Why is it that we always try and teach animals OUR language? And why is it such a stretch of the imagination, to consider that we could learn theirs?
Humans often regard animals as simple or undeserving of consideration, and at worst, as possessions, purely a food source, or just something they can use for their own sadistic pleasure and amusement, but I believe our clawed, pawed, finned and winged ones, are the ones who are above us in many respects.

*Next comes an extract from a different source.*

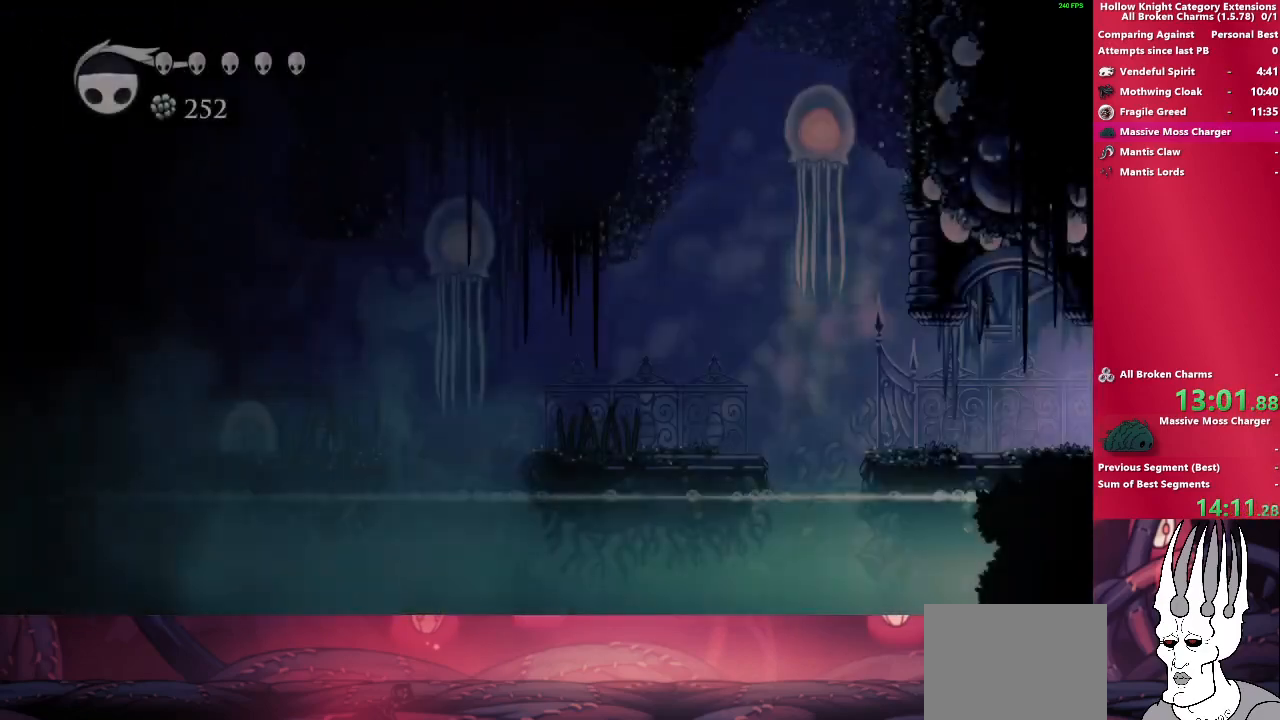
{"buttons": [], "left_stick": "left", "right_stick": "center", "events": []}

Animals live in synchronicity with their environment and communicate primarily through the senses of sight, sound, touch and scent. So far, this system appears to work well for them; they've been doing it for billions of years after all. Compared to humans, they are the ones that are still in tune with the tides and cycles of nature; they are the ones who still migrate when their senses and instincts guide them too; and they are the ones who still live in respectful alignment with the land and other creatures, hunting only when they need, not wasting anything, certainly not hunting for fun, and they leave left overs for each other. They learn, they forgive, they defer or submit to another when necessary and they can work together in harmony. Above all else, they are capable of deep feelings, of love and commitment as seen in many species that mate for life as well as the protective instincts of mothers willing to die to protect their baby from danger. They are the ultimate empaths.
Learning how to speak the animals’ language is where it’s at, and this is something that I have known, and worked and played with, all my life, since I started talking to faeries in our backyard and having afternoon chats with our family schnauzer, a sweet little soul we inherited from a backpacker returning to Germany, called ‘Geejoh’.